> [What you should do]
Could you retype every entry below exactly as written?

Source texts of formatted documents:
----

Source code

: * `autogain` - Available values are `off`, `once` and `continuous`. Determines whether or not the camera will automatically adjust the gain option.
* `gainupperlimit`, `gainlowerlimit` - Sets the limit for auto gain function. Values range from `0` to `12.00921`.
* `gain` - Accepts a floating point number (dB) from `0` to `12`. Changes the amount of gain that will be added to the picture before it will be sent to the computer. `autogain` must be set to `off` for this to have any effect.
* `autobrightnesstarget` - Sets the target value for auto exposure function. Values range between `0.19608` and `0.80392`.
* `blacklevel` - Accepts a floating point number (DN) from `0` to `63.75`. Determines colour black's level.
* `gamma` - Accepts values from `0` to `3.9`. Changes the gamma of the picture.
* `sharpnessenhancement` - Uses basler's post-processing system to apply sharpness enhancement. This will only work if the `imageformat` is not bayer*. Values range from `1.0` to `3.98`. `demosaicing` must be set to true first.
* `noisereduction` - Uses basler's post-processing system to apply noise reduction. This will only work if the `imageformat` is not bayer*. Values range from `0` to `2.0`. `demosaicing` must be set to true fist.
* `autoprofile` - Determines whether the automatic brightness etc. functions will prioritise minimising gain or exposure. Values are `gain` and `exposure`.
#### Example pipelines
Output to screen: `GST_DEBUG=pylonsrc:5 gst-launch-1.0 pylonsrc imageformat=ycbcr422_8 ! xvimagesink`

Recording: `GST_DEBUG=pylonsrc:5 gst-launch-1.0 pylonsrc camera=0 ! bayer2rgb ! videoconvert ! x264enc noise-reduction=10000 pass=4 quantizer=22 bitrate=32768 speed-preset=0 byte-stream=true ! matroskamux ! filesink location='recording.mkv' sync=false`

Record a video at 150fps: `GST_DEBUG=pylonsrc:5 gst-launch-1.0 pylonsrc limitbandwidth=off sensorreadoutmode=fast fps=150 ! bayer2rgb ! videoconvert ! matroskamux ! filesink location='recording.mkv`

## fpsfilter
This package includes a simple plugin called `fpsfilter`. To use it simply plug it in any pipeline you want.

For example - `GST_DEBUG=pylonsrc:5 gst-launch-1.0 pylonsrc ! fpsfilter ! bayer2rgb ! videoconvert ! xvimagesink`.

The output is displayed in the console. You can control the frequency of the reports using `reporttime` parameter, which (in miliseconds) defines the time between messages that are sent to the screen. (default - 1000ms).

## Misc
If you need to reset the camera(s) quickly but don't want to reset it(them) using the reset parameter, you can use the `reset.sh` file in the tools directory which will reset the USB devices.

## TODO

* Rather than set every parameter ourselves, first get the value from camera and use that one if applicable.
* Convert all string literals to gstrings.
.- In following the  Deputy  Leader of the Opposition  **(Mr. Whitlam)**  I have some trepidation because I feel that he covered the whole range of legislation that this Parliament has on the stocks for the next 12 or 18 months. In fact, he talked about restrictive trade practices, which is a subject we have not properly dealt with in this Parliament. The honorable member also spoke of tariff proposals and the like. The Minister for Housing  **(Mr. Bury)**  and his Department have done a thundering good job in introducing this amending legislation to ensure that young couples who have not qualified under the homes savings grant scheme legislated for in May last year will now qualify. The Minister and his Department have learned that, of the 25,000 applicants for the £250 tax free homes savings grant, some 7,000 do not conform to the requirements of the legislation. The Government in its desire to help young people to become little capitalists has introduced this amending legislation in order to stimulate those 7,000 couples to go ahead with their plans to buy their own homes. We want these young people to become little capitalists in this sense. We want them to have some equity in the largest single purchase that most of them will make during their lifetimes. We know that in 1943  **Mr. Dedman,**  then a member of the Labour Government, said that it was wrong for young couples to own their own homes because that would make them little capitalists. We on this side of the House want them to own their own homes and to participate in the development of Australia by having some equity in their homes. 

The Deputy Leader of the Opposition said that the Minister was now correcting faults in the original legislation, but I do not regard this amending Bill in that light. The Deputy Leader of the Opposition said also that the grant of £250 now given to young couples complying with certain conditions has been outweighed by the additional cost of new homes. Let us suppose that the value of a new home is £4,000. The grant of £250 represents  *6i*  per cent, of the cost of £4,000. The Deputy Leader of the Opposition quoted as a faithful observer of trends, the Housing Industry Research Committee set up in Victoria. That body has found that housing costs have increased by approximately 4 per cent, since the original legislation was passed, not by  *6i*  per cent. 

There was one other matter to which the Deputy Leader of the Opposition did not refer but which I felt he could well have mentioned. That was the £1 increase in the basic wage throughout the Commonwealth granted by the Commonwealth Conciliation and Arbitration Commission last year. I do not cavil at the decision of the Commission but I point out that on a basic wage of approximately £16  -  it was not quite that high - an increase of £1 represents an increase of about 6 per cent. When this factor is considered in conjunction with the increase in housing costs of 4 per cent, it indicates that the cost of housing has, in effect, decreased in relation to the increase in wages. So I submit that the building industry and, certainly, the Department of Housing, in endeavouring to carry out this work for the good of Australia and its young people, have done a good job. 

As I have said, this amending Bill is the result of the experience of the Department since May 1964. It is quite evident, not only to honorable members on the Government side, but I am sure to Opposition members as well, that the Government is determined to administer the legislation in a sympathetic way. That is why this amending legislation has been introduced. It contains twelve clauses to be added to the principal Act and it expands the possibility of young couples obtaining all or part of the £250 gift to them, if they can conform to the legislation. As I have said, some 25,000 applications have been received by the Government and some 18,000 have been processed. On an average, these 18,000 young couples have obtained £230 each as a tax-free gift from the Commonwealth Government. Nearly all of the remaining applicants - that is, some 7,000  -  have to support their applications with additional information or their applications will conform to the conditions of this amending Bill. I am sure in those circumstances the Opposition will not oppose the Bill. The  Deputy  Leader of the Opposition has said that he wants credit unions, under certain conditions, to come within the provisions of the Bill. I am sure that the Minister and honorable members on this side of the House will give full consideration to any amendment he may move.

----

> [Finished task]
Source code

: * `autogain` - Available values are `off`, `once` and `continuous`. Determines whether or not the camera will automatically adjust the gain option.
* `gainupperlimit`, `gainlowerlimit` - Sets the limit for auto gain function. Values range from `0` to `12.00921`.
* `gain` - Accepts a floating point number (dB) from `0` to `12`. Changes the amount of gain that will be added to the picture before it will be sent to the computer. `autogain` must be set to `off` for this to have any effect.
* `autobrightnesstarget` - Sets the target value for auto exposure function. Values range between `0.19608` and `0.80392`.
* `blacklevel` - Accepts a floating point number (DN) from `0` to `63.75`. Determines colour black's level.
* `gamma` - Accepts values from `0` to `3.9`. Changes the gamma of the picture.
* `sharpnessenhancement` - Uses basler's post-processing system to apply sharpness enhancement. This will only work if the `imageformat` is not bayer*. Values range from `1.0` to `3.98`. `demosaicing` must be set to true first.
* `noisereduction` - Uses basler's post-processing system to apply noise reduction. This will only work if the `imageformat` is not bayer*. Values range from `0` to `2.0`. `demosaicing` must be set to true fist.
* `autoprofile` - Determines whether the automatic brightness etc. functions will prioritise minimising gain or exposure. Values are `gain` and `exposure`.
#### Example pipelines
Output to screen: `GST_DEBUG=pylonsrc:5 gst-launch-1.0 pylonsrc imageformat=ycbcr422_8 ! xvimagesink`

Recording: `GST_DEBUG=pylonsrc:5 gst-launch-1.0 pylonsrc camera=0 ! bayer2rgb ! videoconvert ! x264enc noise-reduction=10000 pass=4 quantizer=22 bitrate=32768 speed-preset=0 byte-stream=true ! matroskamux ! filesink location='recording.mkv' sync=false`

Record a video at 150fps: `GST_DEBUG=pylonsrc:5 gst-launch-1.0 pylonsrc limitbandwidth=off sensorreadoutmode=fast fps=150 ! bayer2rgb ! videoconvert ! matroskamux ! filesink location='recording.mkv`

## fpsfilter
This package includes a simple plugin called `fpsfilter`. To use it simply plug it in any pipeline you want.

For example - `GST_DEBUG=pylonsrc:5 gst-launch-1.0 pylonsrc ! fpsfilter ! bayer2rgb ! videoconvert ! xvimagesink`.

The output is displayed in the console. You can control the frequency of the reports using `reporttime` parameter, which (in miliseconds) defines the time between messages that are sent to the screen. (default - 1000ms).

## Misc
If you need to reset the camera(s) quickly but don't want to reset it(them) using the reset parameter, you can use the `reset.sh` file in the tools directory which will reset the USB devices.

## TODO

* Rather than set every parameter ourselves, first get the value from camera and use that one if applicable.
* Convert all string literals to gstrings.
.- In following the  Deputy  Leader of the Opposition  **(Mr. Whitlam)**  I have some trepidation because I feel that he covered the whole range of legislation that this Parliament has on the stocks for the next 12 or 18 months. In fact, he talked about restrictive trade practices, which is a subject we have not properly dealt with in this Parliament. The honorable member also spoke of tariff proposals and the like. The Minister for Housing  **(Mr. Bury)**  and his Department have done a thundering good job in introducing this amending legislation to ensure that young couples who have not qualified under the homes savings grant scheme legislated for in May last year will now qualify. The Minister and his Department have learned that, of the 25,000 applicants for the £250 tax free homes savings grant, some 7,000 do not conform to the requirements of the legislation. The Government in its desire to help young people to become little capitalists has introduced this amending legislation in order to stimulate those 7,000 couples to go ahead with their plans to buy their own homes. We want these young people to become little capitalists in this sense. We want them to have some equity in the largest single purchase that most of them will make during their lifetimes. We know that in 1943  **Mr. Dedman,**  then a member of the Labour Government, said that it was wrong for young couples to own their own homes because that would make them little capitalists. We on this side of the House want them to own their own homes and to participate in the development of Australia by having some equity in their homes. 

The Deputy Leader of the Opposition said that the Minister was now correcting faults in the original legislation, but I do not regard this amending Bill in that light. The Deputy Leader of the Opposition said also that the grant of £250 now given to young couples complying with certain conditions has been outweighed by the additional cost of new homes. Let us suppose that the value of a new home is £4,000. The grant of £250 represents  *6i*  per cent, of the cost of £4,000. The Deputy Leader of the Opposition quoted as a faithful observer of trends, the Housing Industry Research Committee set up in Victoria. That body has found that housing costs have increased by approximately 4 per cent, since the original legislation was passed, not by  *6i*  per cent. 

There was one other matter to which the Deputy Leader of the Opposition did not refer but which I felt he could well have mentioned. That was the £1 increase in the basic wage throughout the Commonwealth granted by the Commonwealth Conciliation and Arbitration Commission last year. I do not cavil at the decision of the Commission but I point out that on a basic wage of approximately £16  -  it was not quite that high - an increase of £1 represents an increase of about 6 per cent. When this factor is considered in conjunction with the increase in housing costs of 4 per cent, it indicates that the cost of housing has, in effect, decreased in relation to the increase in wages. So I submit that the building industry and, certainly, the Department of Housing, in endeavouring to carry out this work for the good of Australia and its young people, have done a good job. 

As I have said, this amending Bill is the result of the experience of the Department since May 1964. It is quite evident, not only to honorable members on the Government side, but I am sure to Opposition members as well, that the Government is determined to administer the legislation in a sympathetic way. That is why this amending legislation has been introduced. It contains twelve clauses to be added to the principal Act and it expands the possibility of young couples obtaining all or part of the £250 gift to them, if they can conform to the legislation. As I have said, some 25,000 applications have been received by the Government and some 18,000 have been processed. On an average, these 18,000 young couples have obtained £230 each as a tax-free gift from the Commonwealth Government. Nearly all of the remaining applicants - that is, some 7,000  -  have to support their applications with additional information or their applications will conform to the conditions of this amending Bill. I am sure in those circumstances the Opposition will not oppose the Bill. The  Deputy  Leader of the Opposition has said that he wants credit unions, under certain conditions, to come within the provisions of the Bill. I am sure that the Minister and honorable members on this side of the House will give full consideration to any amendment he may move.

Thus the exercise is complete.